金型の基本的な構造として、可動ベース下から取付板にかけてサポートピン(サポートピラー)をかますことがあります。
これがあったりなかったりする金型がありますが、サポートピンが必要な金型というのは一般にどのような場合なのか?最適な長さはどの程度なのか?について今回は簡単ではありますが書いてみます。
可動側サポートピンを入れる金型とは?
可動側に入れるべき金型というのは、主にある程度長さのある製品に用いられます。例えば製品の大きさが350m x 80mmくらいの場合、モールドベースの大きさはざっくりと500mm x 250mmくらいになります。(構造により変わります)
こういった製品の場合だと長手方向の中央部は樹脂圧に押されて成形中に金型が中央にたわんでしまうわけです。
イメージ図は👇こんな感じです。
すると中央がたわんでしまうことでPLが開き、バリが発生してしまいます。それだけ樹脂圧の力は強大というわけです。
一般に射出成形加工では、スプルーが型板中心に配置されており、そこからランナーが分岐してゆきます。したがいまして、型板の中心部には大きなたわみが生じます。したがいまして、型板の中心部分を取り囲むような配置とするのが効果的な方法となります。 また、コアの真下に配置するのも有効ですが、エジェクターピンの配置との関係を十分に検討する必要があります。
※よほど可動ベースに厚みがあればたわむこともないかもしれませんが、金型設計は最適な厚みでしかまず設計しませんし、なにより異常な厚みのモールドベースを特注で発注すればコストがかかりすぎます。
サポートピンの長さは?
長さは金型を支えるわけですからスペーサーブロックよりも短いとなんの意味もありません。
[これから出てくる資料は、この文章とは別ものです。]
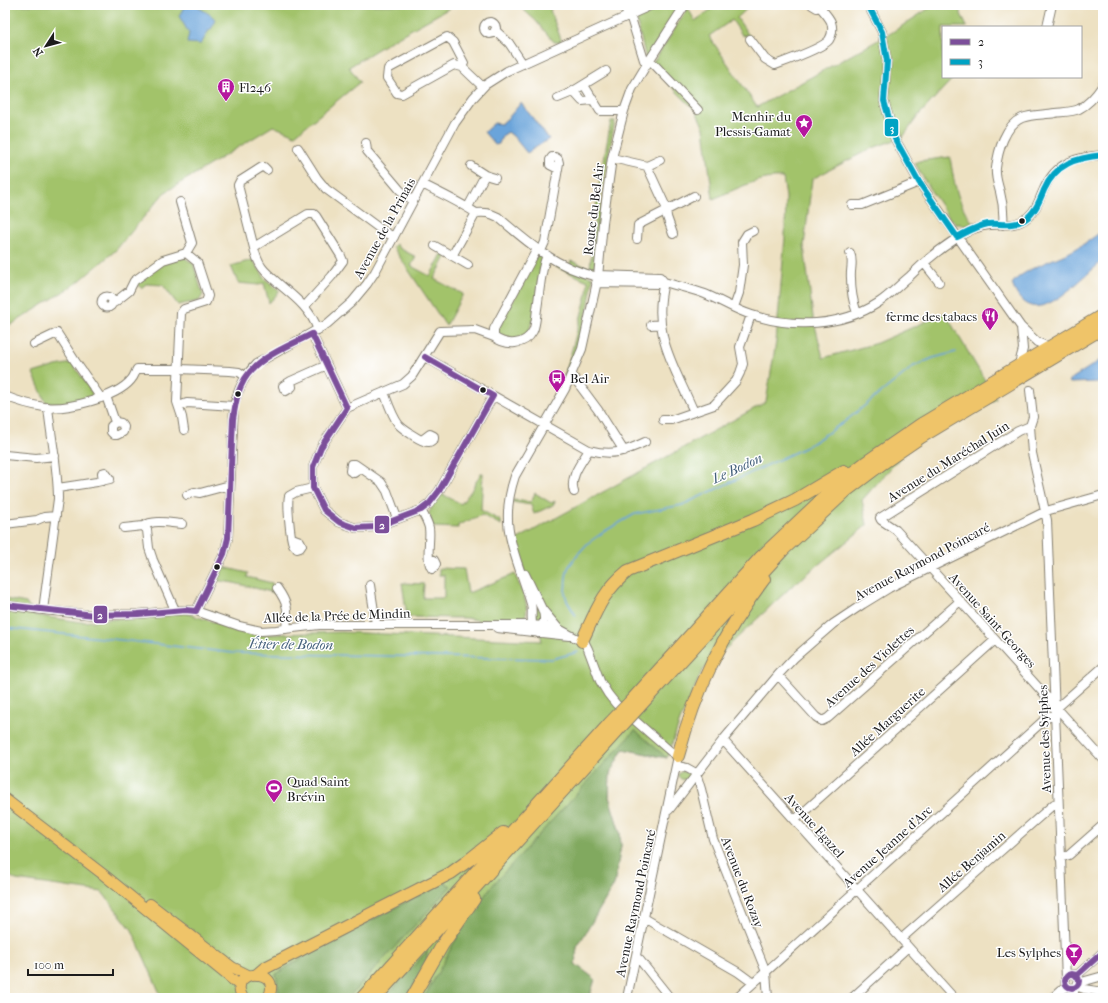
<svg xmlns="http://www.w3.org/2000/svg" width="1108" height="1003" font-family="'IM FELL French Canon',serif">
<style>
.green{fill:#a2c36b;stroke:#5f7044}
.forest{fill:#81a95f;stroke:#4e623e}
.water{fill:#6ba4da;stroke:#44607b}
.lines{fill:none;stroke-linecap:round;stroke-linejoin:round}
.stream{stroke:#6ba4da;stroke-width:1.5}
.minor-casing{stroke:#847e6f;stroke-width:10}
.major-casing{stroke:#847e6f;stroke-width:12}
.highway-casing{stroke:#847e6f;stroke-width:14}
.minor{stroke:#fff;stroke-width:8}
.major{stroke:#efc469;stroke-width:10}
.highway{stroke:#efc469;stroke-width:12}
.highway-bridge-casing{stroke:#847e6f;stroke-width:14;stroke-linecap:butt}
.highway-bridge{stroke:#efc469;stroke-width:12}
.bus-1-casing{stroke:#fff;stroke-width:9}
.bus-2-casing{stroke:#fff;stroke-width:9}
.bus-1{stroke:#7c4f9a;stroke-width:6}
.bus-2{stroke:#00a3c4;stroke-width:6}
.bus-dot{fill:#1c1c1c;stroke:#fff;stroke-width:1.5}
.labels{text-anchor:middle;stroke-width:3;stroke-linejoin:round;paint-order:stroke}
.poi-label{font-size:13px;fill:#1c1c1c;stroke:#fff;text-anchor:start}
.street-label{font-size:13px;fill:#1c1c1c;stroke:#fff}
.water-label{font-size:14px;font-style:italic;fill:#44607b;stroke:#fff}
.line-badge{stroke:#fff;stroke-width:1.5}
.badge-label{font-size:11px;text-anchor:middle;font-weight:bold;fill:#fff}
</style>
<rect width="100%" height="100%" fill="#fff"/>
<filter id="ink" filterUnits="userSpaceOnUse"><feTurbulence type="fractalNoise" baseFrequency=".025" numOctaves="2"/><feDisplacementMap in="SourceGraphic" scale="8" xChannelSelector="R" yChannelSelector="G"/><feConvolveMatrix kernelMatrix="1 2 1 2 8 2 1 2 1" color-interpolation-filters="sRGB"/></filter>
<filter id="wash" filterUnits="userSpaceOnUse"><feTurbulence type="fractalNoise" baseFrequency=".012" numOctaves="4" result="noise"/><feDisplacementMap in="SourceGraphic" scale="16" xChannelSelector="R" yChannelSelector="G"/><feGaussianBlur stdDeviation="0.9" result="paint"/><feColorMatrix in="noise" values="0 0 0 0 0 0 0 0 0 0 0 0 0 0 0 0 0 1.4 0 .05"/><feComposite in="paint" operator="in"/></filter>
<g filter="url(#wash)">
<rect width="100%" height="100%" fill="#ede1c2"/>
<path class="green" d="M5 5H455L394 39 349 67 360 82 295 135 273 126 164 193 116 250 77 283 11 325 5 317Z
M518 5H556L550 10 562 42H554L535 20Z
M663 5H681L646 59 636 18Z
M717 5H735L739 9 744 5H751L737 18 750 37 742 35 732 20 709 36 757 107 891 33 934 5H957L967 27H943V77H954L918 116 903 137 870 149 812 179 804 246 813 317 823 358 877 343 945 313 996 399 908 449 862 500 867 525 791 587 702 671 680 721 667 758 623 749 610 773 609 797 620 833 621 846 614 885 577 947 575 964 595 979 589 998H162L132 930 102 892 16 880 5 873V599L26 603 34 615 81 622 185 613 249 633 251 635 341 632 542 641 516 540 766 402 776 342 785 237 786 197 783 178C759 176 735 190 713 199L704 128 696 111 651 66 688 8 695 21Z
M611 121H615L602 190 594 271 592 272 569 265 571 261 590 268 598 191Z
M950 157C954 182 957 203 973 223L965 226 960 224H956L953 220H951L929 188 915 163 919 161Z
M396 244 399 248 416 257 411 266 430 276 442 254 446 257 434 279 463 294 446 326 393 247Z
M537 254 542 256V258L535 312 528 335 511 342 495 335Z
M183 257 193 263 203 295 199 301 178 305 163 285 146 284 141 288 137 282 163 262Z
M252 260 254 261C256 267 263 272 264 278L280 291 269 303 264 283 259 285 238 283 231 266Z
M558 264 593 277C589 309 581 343 569 373 565 381 560 389 555 397L553 396 564 376 567 368 587 294 588 281 556 267Z
M72 363 92 392V397L66 403H46L33 373 56 366Z
M481 473H483L481 510 501 521V525L482 515 458 525V528L433 527C432 523 430 518 429 514 429 509 439 499 442 494L461 504 471 491Z
M535 493 551 503 555 501 553 505 534 514 531 505 512 502V500L531 502Z
M223 567 248 573 247 577 272 583 275 593 234 583 214 580Z
M439 568 464 569 468 593 515 574C519 586 537 616 518 621H482L466 618 407 617 402 583 424 584 423 598H444V575H439Z
M683 771 691 775 687 780 681 779 678 776 679 773Z"/>
<path class="forest" d="M635 730 667 758 623 749 610 773 609 797 620 833 621 846 614 885 577 947 575 964 595 979 589 998H424L461 930 490 888Z
M444 882 451 886 348 998H280L276 974 313 951Z
M427 951V964L406 998H385Z"/>
<path class="water" d="M185 5H196C202 11 210 13 215 19L212 28 209 30 201 44 187 43 189 33 179 16Z
M521 103 549 139 527 153 513 136 508 132 502 136 499 144 495 145 484 132 494 123 501 124 509 117Z
M1103 230V261C1079 278 1032 339 1012 284 1021 270 1056 259 1072 251 1083 245 1093 238 1103 230Z
M1103 360V378L1100 382 1070 383 1068 381 1099 361Z"/>
<g class="lines">
<path class="stream" d="M576 616 567 601 565 593 566 577 568 568 577 555 588 543 605 531 635 514 682 505 806 447 843 423 914 366 933 358 956 352
M5 628 121 640 233 653 552 659 578 652"/>
</g>
</g>
<g filter="url(#ink)">
<g class="lines">
<defs>
<path id="minor" d="M620 5 630 15 644 60 647 64
M812 5 817 8 823 5
M868 5 882 32 887 61 884 101 895 139 919 182 1021 327 1037 342 1049 347
M484 28a6 6 0 1 1 12 0a6 6 0 1 1-12 0Z
M1047 27 1052 5
M495 30 509 43 523 64
M447 37 453 42 464 63 462 67 454 65 402 94 397 93 387 78 388 69Z
M750 39 765 59 775 65C786 61 823 48 829 40 832 35 833 28 831 22 829 17 824 12 820 7
M650 60 698 110
M462 67 483 87
M584 85 600 111H624
M573 91 582 101 593 100
M558 98 570 93 606 71
M366 143 367 151 400 190 413 201
M298 148 317 178 326 189 383 231 394 237
M612 158 647 166 666 207 667 217 673 234
M471 166 485 175 495 178
M647 166 660 160
M267 170 264 167H262L240 181 238 185 255 252C257 259 260 266 265 271 284 291 308 302 318 330
M422 184C440 193 459 202 476 213 485 212 490 213 498 217 528 243 558 269 598 277
M852 205H862L919 182
M468 207 485 175
M1003 225C1004 214 1003 203 1000 192 998 184 995 177 996 168 998 151 1005 125 1022 118 1032 114 1044 115 1055 113 1063 112 1072 112 1079 109 1089 104 1097 94 1103 85
M637 239 638 225 694 196
M435 246 468 265
M254 247 308 214H314L316 216 341 256 343 261 332 276 305 306
M537 249 494 329V337C506 346 525 346 533 331 536 324 536 316 537 309 540 291 540 272 547 255
M541 251 545 242 559 163 558 159 555 157H552L550 160V165L558 169
M850 253C854 262 850 269 851 278 851 291 853 302 857 313
M452 256 476 213
M924 263 939 282
M598 275 660 277 664 282C677 286 692 289 705 294 720 300 735 310 752 315 792 328 841 327 878 303 889 296 899 285 910 276 924 262 940 249 957 238 967 231 979 226 990 225 1005 223 1014 228 1028 217 1037 209 1039 200 1044 189 1056 162 1076 157 1103 155
M664 282C651 335 674 365 694 412
M596 283 659 284 664 282
M101.5 302a5.5 5.5 0 1 1 11 0a5.5 5.5 0 1 1-11 0Z
M112 302H115L129 291 134 281 163 260 186 253 192 243 180 202
M734 307 739 293 743 265 742 242 747 234 753 231
M651 325 660 324
M312 334 347 408
M34 344 57 333 75 361 101 398
M425 357 589 450C612 456 624 452 645 442
M1019 364 1023 349 1021 327
M572 375 598 410 624 451
M291 381 292 387 286 391 284 389 283 386 291 381 327 365
M1030 390 1033 417 1030 426 1032 453 1047 520 1066 979
M384 392C388 403 392 416 399 425 403 429 424 444 429 442 431 442 432 440 434 439V436L430 434 422 440
M5 396C17 401 31 405 44 407 66 410 116 398 131 380 134 377 135 373 137 369H179L230 371 239 372 245 376
M106 396 114 419 116 422 121 423 124 427 123 432 117 435H114L111 432V426L116 422
M493 396 439 491 429 504 421 510 376 527 356 528 339 522 324 510 313 488V467L321 447 347 408 403 384 412 376 440 331 475 330 494 337
M179 406 187 403 234 406
M663 420H671L714 405 736 381 740 373 743 364 740 347 751 315
M1030 426 1018 431 880 518 881 520 896 530 1103 759
M184 430 182 417 177 402 181 313 184 309 206 302 208 296 197 262 186 253
M5 455 36 458 55 456
M359 468 357 471 354 473 350 471 351 464H355L381 482 387 491 397 518
M58 488 97 482 110 479 105 472 102 473 103 481
M574 492C569 477 581 463 589 450
M187 495 194 492 200 493 230 485
M421 510C424 516 428 522 429 528 431 539 425 560 432 569L434 568 436 564 434 560 429 558
M5 524 37 520 44 517 56 516
M143 526C154 519 170 523 182 524
M124 528 143 526 147 530 149 548 153 560 175 610
M292 538 300 541 302 545 300 548 297 549C296 547 294 546 293 544 290 537 287 503 289 496L296 492 313 488
M525 574 542 609 558 628
M370 585 376 624
M277 588C289 605 288 610 286 629
M5 605 43 610 94 615 138 614 185 610 196 611 239 626 261 631 276 630 319 625H532L553 627 559 629 585 643 588 649 600 681 608 694 616 704 670 751 678 756 627 998
M542 609C546 619 544 624 538 633 537 631 534 628 533 626 530 620 533 611 531 604 517 555 497 529 515 476L565 389 582 349 598 277 603 223 612 158 624 111 632 89 647 64 685 5
M43 610 58 499C58 468 51 438 48 407
M196 611 224 554 228 538 234 406C238 389 244 376 256 364L327 324 352 302 367 284 375 272 455 123 473 98 485 85 507 71 652 5
M497 628 569 636
M778 675 816 717 822 721 828 718 960 601
M1055 706H1059L1103 667
M723 740 954 998
M677 766 687 768 696 773
M696 773 701 789 713 839 766 972 768 998
M669 810 723 740 778 675 794 658 833 624 863 604 889 588 1036 516 1046 511 1103 495
M795 820 995 640
M1060 858 1069 855 1103 825
M644 918 738 972 753 983
M901 939 1054 804 1058 803
M636 957 639 959 670 998
M1065 981a7 7 0 1 1 14 0a7 7 0 1 1-14 0Z
M1076 976 1103 952
M1078 983 1103 976
M1076 986 1084 989 1103 992
M737 998 1043 721 1050 716 1054 715
M852 998 908 947
M1052 998 1060 991 1068 987
M1073 998 1075 987"/>
<path id="major" d="M5 799 104 875 227 975 240 986
M150 904 232 967 248 975
M243 998C225 968 285 966 268 998"/>
<path id="highway" d="M582 641C596 612 602 592 628 571L753 520 795 500 844 471
M631 701 761 557 838 484 865 463 920 425 1103 315
M638 708 783 550 846 491 883 463 921 437 1103 328
M678 756C696 688 722 635 764 579
M258 974 265 968 451 873 469 860 503 833
M362 998 610 723
M375 998 617 731
M412 998 443 944 474 899"/>
</defs>
<use href="#minor" class="minor-casing"/>
<use href="#major" class="major-casing"/>
<use href="#highway" class="highway-casing"/>
<use href="#minor" class="minor"/>
<use href="#major" class="major"/>
<use href="#highway" class="highway"/>
<defs>
<path id="highway-bridge" d="M610 723 631 701
M617 731 638 708"/>
</defs>
<use href="#highway-bridge" class="highway-bridge-casing"/>
<use href="#highway-bridge" class="highway-bridge"/>
<defs>
<path id="bus-1" d="M312 334 347 408
M425 357 493 396
M347 408 321 447 313 467V488L324 510 339 522 356 528 376 527 421 510 429 504 439 491 493 396
M5 605 94 615 138 614 185 610 196 611
M196 611 224 554 228 538 233 419C235 408 236 396 241 386 253 358 287 347 312 334
M1065 981a7 7 0 1 1 14 0a7 7 0 1 1-14 0Z
M1076 976 1103 952"/>
<path id="bus-2" d="M868 5 882 32 887 61 884 101 895 139 919 182 957 237
M957 237C967 232 977 226 988 224 1000 223 1012 227 1024 220 1035 213 1039 202 1044 190 1056 163 1076 158 1103 155"/>
</defs>
<use href="#bus-1" class="bus-1-casing"/>
<use href="#bus-2" class="bus-2-casing"/>
<use href="#bus-1" class="bus-1"/>
<use href="#bus-2" class="bus-2"/>
</g>
</g>
<defs>
<symbol id="building-pin" viewBox="-11 -11 22 30"><path d="M0 17L-7.5 6A9.5 9.5 0 1 1 7.5 6Z" fill="#b5179e" stroke="#fff"/><path d="M-4-6H4V6H1V3H-1V6H-4ZM-2.5-4.3h1.7v1.8h-1.7ZM.8-4.3h1.7v1.8H.8ZM-2.5-1h1.7V.8h-1.7ZM.8-1h1.7V.8H.8Z" fill="#fff"/></symbol>
<symbol id="sight-pin" viewBox="-11 -11 22 30"><path d="M0 17L-7.5 6A9.5 9.5 0 1 1 7.5 6Z" fill="#b5179e" stroke="#fff"/><path d="M0-6L1.8-2.2L6-1.7L2.9 1.2L3.7 5.4L0 3.3L-3.7 5.4L-2.9 1.2L-6-1.7L-1.8-2.2Z" fill="#fff"/></symbol>
<symbol id="restaurant-pin" viewBox="-11 -11 22 30"><path d="M0 17L-7.5 6A9.5 9.5 0 1 1 7.5 6Z" fill="#b5179e" stroke="#fff"/><path d="M-5-6h1v4h1v-4h1v4h1v-4h1v5L-1.5 .5V6h-2V.5L-5-1ZM5-6V6H3V1.5H1.5Q1.5-4 5-6Z" fill="#fff"/></symbol>
<symbol id="bus-pin" viewBox="-11 -11 22 30"><path d="M0 17L-7.5 6A9.5 9.5 0 1 1 7.5 6Z" fill="#b5179e" stroke="#fff"/><path d="M-5-6H5V4H4V6H2V4H-2V6H-4V4H-5ZM-3.5-4V0h7V-4ZM-3.5 1.2v1.5H-2V1.2ZM2 1.2v1.5H3.5V1.2Z" fill="#fff"/></symbol>
<symbol id="stadium-pin" viewBox="-11 -11 22 30"><path d="M0 17L-7.5 6A9.5 9.5 0 1 1 7.5 6Z" fill="#b5179e" stroke="#fff"/><path d="M0-5a6.5 5 0 1 0 0 10a6.5 5 0 1 0 0-10ZM-3.5-1.8h7v3.6h-7Z" fill="#fff"/></symbol>
<symbol id="bar-pin" viewBox="-11 -11 22 30"><path d="M0 17L-7.5 6A9.5 9.5 0 1 1 7.5 6Z" fill="#b5179e" stroke="#fff"/><path d="M-6-5H6L.8 .8V4.5H3.5V6h-7V4.5H-.8V.8Z" fill="#fff"/></symbol>
</defs>
<g fill-rule="evenodd">
<use href="#building-pin" x="216" y="77" width="20" height="27"/>
<use href="#sight-pin" x="794" y="113" width="20" height="27"/>
<use href="#restaurant-pin" x="980" y="306" width="20" height="27"/>
<use href="#bus-pin" x="547" y="368" width="20" height="27"/>
<use href="#stadium-pin" x="264" y="778" width="20" height="27"/>
<use href="#bar-pin" x="1064" y="942" width="20" height="27"/>
</g>
<g class="bus-dot">
<circle cx="1022" cy="221" r="3.5"/>
<circle cx="483" cy="390" r="3.5"/>
<circle cx="238" cy="394" r="3.5"/>
<circle cx="217" cy="567" r="3.5"/>
</g>
<g class="labels">
<g class="poi-label">
<text x="239" y="92">Fl246</text>
<text x="791" y="121" text-anchor="end">Menhir du<tspan x="791" dy="15">Plessis-Gamat</tspan></text>
<text x="977" y="321" text-anchor="end">ferme des tabacs</text>
<text x="570" y="383">Bel Air</text>
<text x="287" y="786">Quad Saint<tspan x="287" dy="15">Brévin</tspan></text>
<text x="1061" y="957" text-anchor="end">Les Sylphes</text>
</g>
<g class="street-label">
<text transform="translate(593 209) rotate(-83)" y="5">Route du Bel Air</text>
<text transform="translate(384 228) rotate(-61)" y="5">Avenue de la Prinais</text>
<text transform="translate(948 461) rotate(-32)" y="5">Avenue du Maréchal Juin</text>
<text transform="translate(922 561) rotate(-28)" y="5">Avenue Raymond Poincaré</text>
<text transform="translate(337 615) rotate(-2)" y="5">Allée de la Prée de Mindin</text>
<text transform="translate(993 620) rotate(48)" y="5">Avenue Saint-Georges</text>
<text transform="translate(869 666) rotate(-42)" y="5">Avenue des Violettes</text>
<text transform="translate(887 721) rotate(-42)" y="5">Allée Marguerite</text>
<text transform="translate(1044 739) rotate(-92)" y="5">Avenue des Sylphes</text>
<text transform="translate(815 825) rotate(48)" y="5">Avenue Egazel</text>
<text transform="translate(887 846) rotate(-42)" y="5">Avenue Jeanne d'Arc</text>
<text transform="translate(971 861) rotate(-41)" y="5">Allée Benjamin</text>
<text transform="translate(743 882) rotate(69)" y="5">Avenue du Rozay</text>
<text transform="translate(635 903) rotate(-78)" y="5">Avenue Raymond Poincaré</text>
</g>
<g class="water-label">
<text transform="translate(737 468) rotate(-25)" y="5">Le Bodon</text>
<text transform="translate(291 644) rotate(1)" y="5">Étier de Bodon</text>
</g>
</g>
<g class="line-badge">
<rect x="884" y="118" width="15" height="19" rx="4" fill="#00a3c4"/>
<rect x="374" y="515" width="16" height="19" rx="4" fill="#7c4f9a"/>
<rect x="93" y="605" width="15" height="19" rx="4" fill="#7c4f9a"/>
</g>
<g class="badge-label">
<text x="892" y="132">3</text>
<text x="382" y="529">2</text>
<text x="100" y="619">2</text>
</g>
<rect width="1108" height="1003" fill="none" stroke="#fff" stroke-width="20"/>
<rect x="942" y="26" width="140" height="52" fill="#ffffff" stroke="#a4a4a4"/>
<rect x="950" y="39" width="20" height="6" fill="#7c4f9a" stroke="#a4a4a4"/>
<text x="978" y="46" font-size="12" fill="#1c1c1c">2</text>
<rect x="950" y="59" width="20" height="6" fill="#00a3c4" stroke="#a4a4a4"/>
<text x="978" y="66" font-size="12" fill="#1c1c1c">3</text>
<g transform="translate(46 46) rotate(234)" stroke="#ffffff" stroke-width="3" paint-order="stroke">
<path d="M0-3L7 15L0 10L-7 15Z" fill="#1c1c1c"/>
<text y="-6" font-size="11" font-weight="bold" text-anchor="middle" fill="#1c1c1c">N</text>
</g>
<path d="M28 969v6h85v-6" fill="none" stroke="#1c1c1c" stroke-width="2"/>
<text x="34" y="969" font-size="12" fill="#1c1c1c" stroke="#ffffff" stroke-width="3" paint-order="stroke">100 m</text>
</svg>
かといって1ミリも2ミリも長ければ取付板のほうがたわんでしまいます。
最適なサポートピンの長さは大体スペーサーブロックの+0.1~0.2mm程度です。
最適な配置は?
配置に関しましては製品により様々ですが、中央に1本立てる場合から中央を囲むようにひし形に4本立てる場合、縦に2本もしくは3本立てる場合などがあります。
ミスミの引用画像にもある通り、あくまで中央を支えることから始まり、必要であればそこから付け足していくというイメージになります。効果的でない配置方法のように中央をがら空きにしてサポートピンを立てても何も意味がないです。効果的な配置としてひし形に立てる図がありますが、これもそれぞれに距離が空きすぎていては意味がないのでひし形なら良いというわけではなく、中央部を支えることを第一に配置しなければいけません。
まとめ
まとめです。
- サポートピン(サポートピラー)は可動側中央のたわみを防ぐために使用する
- 長さはスペーサーブロックよりも0.1~0.2mm長い程度
- 配置は製品によるが金型中央から配置させていくこと
以上、こんなところです。
金型の中には大きな金型に多いですが可動側のベースは薄くして、サポートピンを沢山たててあるのもありますね。